Some of the earliest mission types that players will receive are patrols. Starfleet is spread thin, what with their war with the Klingons and trouble with the Orions and others, they ask you to take yourself and your ship on patrols of various systems. For example, you might be asked to Patrol the Vulcan System, the system actually consisting of a number of destinations, each one producing a different circumstance.
Still, this article is about the different kinds of missions that are available, so I'll tell you a little bit about three missions I undertook while on patrol:
- Miners came to the forefront again in a quick combat mission as they were being attacked by Orions. Being my badass self, I popped in with my ship and blasted 'em out of the sky.
- You find an Orion Shipyard and are tasked with fighting your way through guard patrols and destroying a number of the monstrosities. It's a great one to group up for, as two-ship or more tactics are quite effective.
- A transport ship near a mining base is having trouble with its navigation system in an asteroid field.
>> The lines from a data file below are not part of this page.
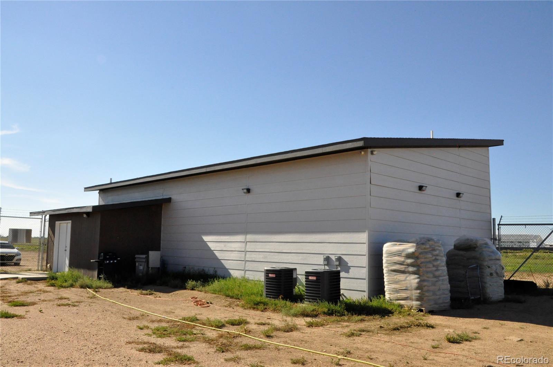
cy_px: 184
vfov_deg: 41.6
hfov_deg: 59.6
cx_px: 276
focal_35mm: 32
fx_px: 483
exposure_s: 1/1000
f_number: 16
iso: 2000
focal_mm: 21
You have to find the ship and escort it to safety. Not the most entertaining mission I've ever played, but it did offer an interesting variation.
Now, this is just a small cross section of the missions that are available to players in Star Trek Online. As I said at the top, I have been both impressed and entertained (for the most part) by the diversity of things that are available for players to do, and by the way that the missions mix it up enough so that I don't feel like I'm grinding my enemy's bones to make my XP.
It's not all roses and sunshine though, missions like the escort mission mentioned above don't feel like they have much meat on them, but the mechanic required (escort a vessel) has potential if used later in the game in a mission that asks you to escort a vessel while defending it from attack. So, as you might expect from a beta, things are still a little bit rough around the edges at times. However, the general approach and the tools that Cryptic has at their disposal give me hope that the missions will become increasingly deep and dynamic as the game progresses toward launch.